Shaikh Fahad, digital specialist
“I turned to running because it helps me bolster my mental health and my internal thought processes. It clears my mind and enables me to feel a sense of achievement that in turn helps me feel productive. This is especially helpful during those moments of uncertainty that we all experience. I like to say that exercise is an antidepressant, and it's free of cost. Running is meditation in a movement.
“Mental health in men is something that for too long was swept under the carpet. It wasn’t considered socially acceptable for men to open up about their feelings and emotions, but thankfully that is changing. One of the benefits of running in communities is that people connect and open up to each other. During the pandemic, people were confined to their homes, many lost that connection of opening up and communicating their thoughts and feelings, which resulted in bottling up emotions.
“I’ve learnt that when I am overwhelmed with emotions, I can’t always control it just like that. It is important to make sure emotions or negative thoughts don’t consume you, and for me, running – either alone or with friends – is a way to maintain a steady balance between work and life, to make social connections face to face, and to ensure that my mental well-being is being given the same amount of care as my physical fitness.”
Ram Sadhvani, entrepreneur
“I hail from a family involved competitively in sport, so it has been an integral part of my life. I grew up playing and competing locally in badminton, squash, table tennis, basketball, swimming and soccer. At the time, running was only cross training for these sports.
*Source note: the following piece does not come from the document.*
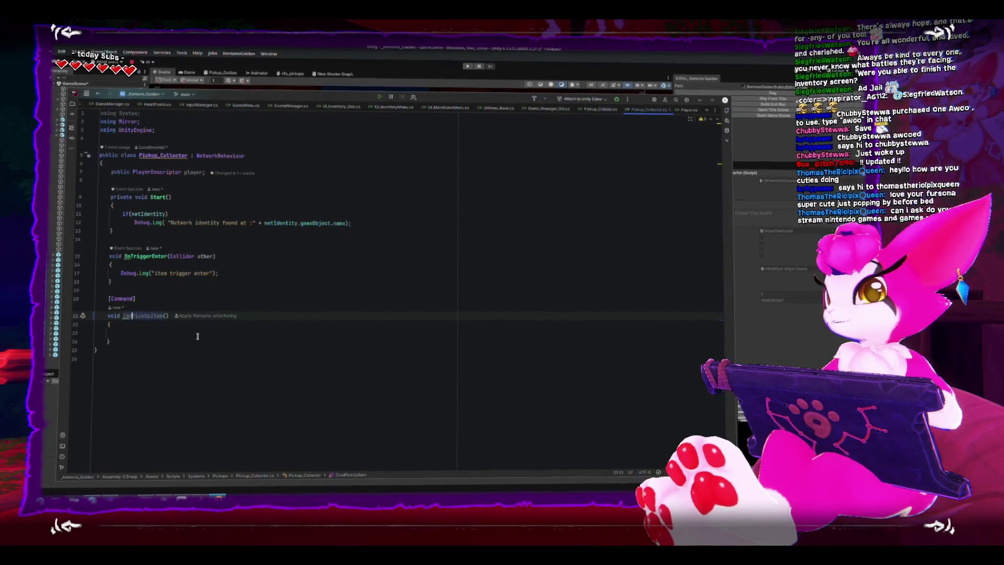
pyautogui.click(197, 330)
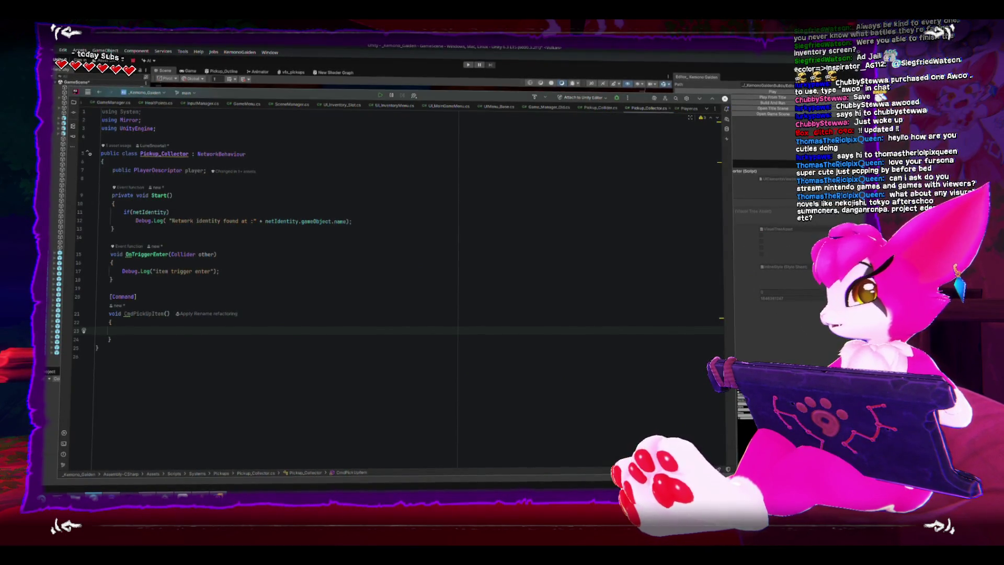
# Glance at the browser, come back to CmdPickUpItem's body, then switch to the Unity editor
pyautogui.press('alt+Tab')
“Since 1996, I have headed my own company specialising in electromechanical design and execution. My work involves loads of driving, phone calls and on-field troubleshooting. At the end of a work day, movement is a must to help calm my nerves.
“Over the years I found running was a better ‘cure’ for combating stress. During a run, I often find answers to issues and am able to reflect on myself, which lightens my mental load. Running also helps me eat and sleep better, and waking up from a good sleep raises my cognitive awareness significantly.
“My runs have become longer and more regular. I appreciate that running doesn't involve much in the way of planning, such as setting up a time, booking a court, driving to a venue or maintenance of gear, running shoes being replaced periodically notwithstanding! This has made it a sustainable and convenient activity. I just put on my shoes and head out the door on my own time.
“The activity's simplicity has added to the positive effects on my mind. It has changed my perspective at home and work. I look at and solve challenges and issues more calmly, and have started responding to problems rather than reacting to them.”